Le cas du salarié unique

Certaines missions n'emploient qu'une personne sous droit français : un agent consulaire franco-marocain dans un consulat de région, une assistante dans une petite ambassade. La tentation est alors de tout faire à la main. Or un seul salarié demande la même immatriculation, la même DSN et les mêmes attestations que dix. Pour un premier recrutement, la fiche première embauche sous droit français détaille l'ouverture du dossier ; pour les postes hors de Paris, voir la paie des consulats. En fin de contrat, les documents à remettre sont décrits sur la page fins de contrat.

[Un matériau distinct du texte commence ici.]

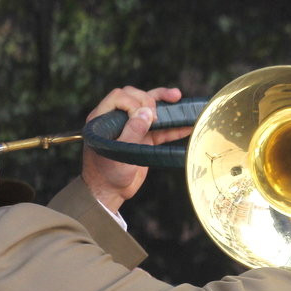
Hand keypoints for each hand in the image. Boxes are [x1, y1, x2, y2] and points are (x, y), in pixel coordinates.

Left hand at [81, 86, 189, 212]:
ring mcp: (131, 128)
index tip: (143, 118)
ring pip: (149, 109)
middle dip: (150, 100)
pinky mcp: (143, 139)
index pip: (120, 97)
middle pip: (136, 97)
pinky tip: (187, 124)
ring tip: (178, 97)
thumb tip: (146, 112)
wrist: (109, 193)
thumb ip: (132, 131)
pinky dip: (173, 127)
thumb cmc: (106, 174)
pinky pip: (160, 129)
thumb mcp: (118, 153)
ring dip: (165, 104)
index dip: (134, 103)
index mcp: (102, 118)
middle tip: (157, 117)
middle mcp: (117, 119)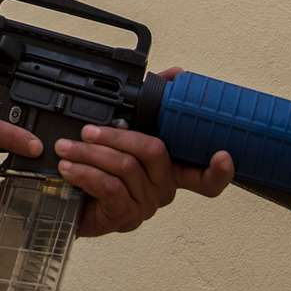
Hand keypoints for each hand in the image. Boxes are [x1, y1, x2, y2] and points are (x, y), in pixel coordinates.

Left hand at [53, 65, 233, 237]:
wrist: (69, 203)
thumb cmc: (101, 169)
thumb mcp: (124, 135)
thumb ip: (152, 107)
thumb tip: (176, 74)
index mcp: (171, 170)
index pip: (207, 179)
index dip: (220, 171)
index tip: (223, 156)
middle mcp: (164, 188)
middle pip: (153, 151)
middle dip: (116, 136)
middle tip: (87, 131)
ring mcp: (145, 204)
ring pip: (125, 167)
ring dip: (90, 153)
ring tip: (67, 147)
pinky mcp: (124, 216)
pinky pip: (109, 187)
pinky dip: (86, 173)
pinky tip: (70, 167)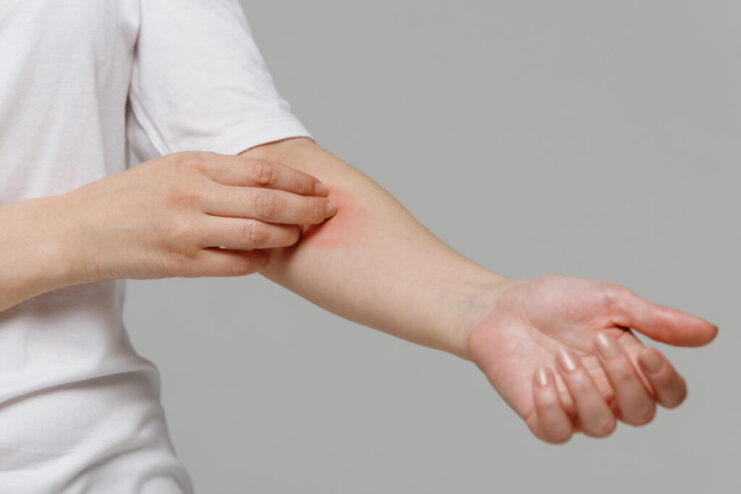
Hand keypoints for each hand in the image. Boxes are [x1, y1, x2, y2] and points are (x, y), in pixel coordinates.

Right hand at [57, 151, 335, 282]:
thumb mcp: (172, 168)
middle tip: (327, 213)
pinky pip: (235, 264)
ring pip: (257, 234)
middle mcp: (193, 195)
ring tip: (300, 235)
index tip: (320, 189)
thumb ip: (217, 173)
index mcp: (194, 165)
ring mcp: (187, 231)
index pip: (263, 171)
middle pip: (269, 202)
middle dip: (307, 209)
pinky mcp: (181, 264)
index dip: (299, 182)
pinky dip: (259, 260)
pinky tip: (268, 257)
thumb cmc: (131, 198)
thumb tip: (269, 183)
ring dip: (287, 236)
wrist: (79, 230)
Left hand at [465, 273, 716, 442]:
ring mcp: (574, 407)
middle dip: (623, 378)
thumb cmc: (554, 302)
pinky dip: (551, 406)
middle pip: (640, 414)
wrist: (500, 306)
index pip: (670, 395)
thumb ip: (655, 319)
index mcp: (631, 365)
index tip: (644, 351)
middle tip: (597, 340)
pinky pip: (557, 432)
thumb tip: (710, 332)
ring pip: (601, 426)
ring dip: (584, 390)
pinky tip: (540, 374)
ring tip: (560, 355)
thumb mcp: (609, 301)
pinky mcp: (541, 415)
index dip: (666, 381)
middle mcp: (607, 392)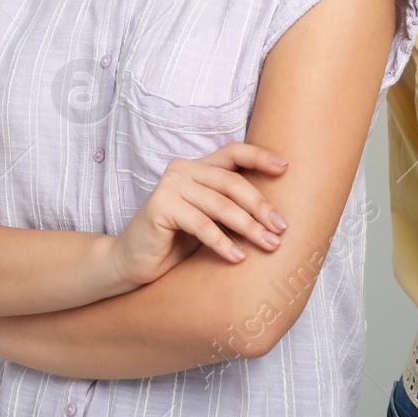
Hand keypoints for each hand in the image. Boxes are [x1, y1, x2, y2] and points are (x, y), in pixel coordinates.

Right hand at [112, 142, 291, 286]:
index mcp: (197, 167)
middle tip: (281, 228)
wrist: (132, 263)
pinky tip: (238, 258)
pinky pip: (201, 224)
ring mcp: (170, 185)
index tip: (286, 167)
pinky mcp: (160, 206)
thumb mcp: (209, 220)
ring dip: (249, 227)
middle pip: (232, 182)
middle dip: (261, 206)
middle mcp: (183, 170)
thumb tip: (276, 214)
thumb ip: (230, 207)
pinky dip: (223, 243)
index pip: (233, 153)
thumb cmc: (175, 243)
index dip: (260, 157)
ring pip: (221, 205)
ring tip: (269, 245)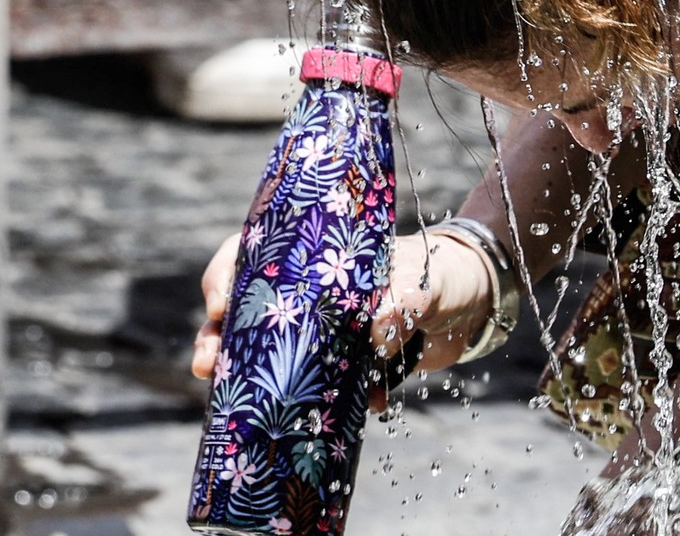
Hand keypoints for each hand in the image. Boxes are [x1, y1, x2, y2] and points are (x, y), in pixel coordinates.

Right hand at [190, 229, 498, 407]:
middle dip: (216, 334)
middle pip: (245, 308)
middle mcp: (310, 295)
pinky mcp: (343, 371)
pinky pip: (310, 392)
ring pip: (265, 352)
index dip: (226, 273)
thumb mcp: (424, 282)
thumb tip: (374, 335)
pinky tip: (296, 426)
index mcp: (318, 257)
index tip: (220, 303)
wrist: (475, 306)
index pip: (255, 253)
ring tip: (221, 395)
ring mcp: (323, 334)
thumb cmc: (443, 274)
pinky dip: (301, 409)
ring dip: (240, 374)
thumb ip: (403, 302)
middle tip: (205, 362)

Un poste en région ou outre-mer

La paie d'un consulat à Strasbourg, à Bordeaux ou à Marseille se gère à distance aussi bien que celle d'une ambassade parisienne : les échanges passent par courriel et par téléphone, les pièces circulent en copie, la signature reste sur place. Ce qui peut changer, c'est l'URSSAF de rattachement, que nous identifions avec l'organisme au moment de l'immatriculation, et, pour un poste outre-mer, certaines règles propres au territoire, comme le SMIC de Mayotte. Un consulat qui emploie ses propres salariés a sa propre paie, même quand les décisions remontent à l'ambassade.

Questions fréquentes

Questions fréquentes des petites missions

Faut-il un logiciel de paie pour trois salariés ?

Pas du côté de la mission. Il faut des bulletins justes, une DSN déposée chaque mois et des paramètres à jour : taux, plafond de la sécurité sociale, SMIC. Un logiciel acheté pour trois bulletins demande quelqu'un pour le paramétrer et le tenir à jour, ce qui manque justement dans une petite mission. En confiant la production, la mission n'a besoin que d'une messagerie et d'un tableur pour transmettre ses éléments et relire les projets.

Que se passe-t-il quand l'administrateur est muté ?

Rien de visible pour les salariés, et c'est le but. Le dossier est chez nous, complet, et le successeur reçoit une présentation de la situation : qui est employé, à quelles conditions, quelles affiliations sont ouvertes, quels points restent à trancher. Cette présentation peut se faire en français ou en anglais, avant ou juste après la prise de fonctions. Si un nouveau chef de mission arrive en même temps, un état des lieux plus complet se justifie.

Une petite mission doit-elle adhérer à l'AGIRC-ARRCO ?

Pour les ambassades et consulats étrangers, l'adhésion est volontaire, mais elle vaut pour la totalité des personnels affiliés au régime général et n'a aucun effet sur le passé. Une mission de trois salariés qui n'adhère pas prive ces trois personnes de retraite complémentaire, et chaque année sans adhésion est perdue pour eux. La décision appartient à la mission, souvent à sa capitale ; nous leur donnons par écrit le coût et les conséquences.

Gérez-vous aussi les domestiques d'un diplomate de la mission ?

Oui, mais c'est un autre employeur. Le personnel de service de la mission est employé par l'État ; le domestique privé d'un diplomate est employé par le diplomate lui-même, à titre personnel. Les deux dossiers sont tenus séparément, avec des contrats, des déclarations et des bulletins distincts. Dans une petite mission, il arrive que l'administrateur s'occupe des deux ; nous veillons à ce que la frontière reste nette.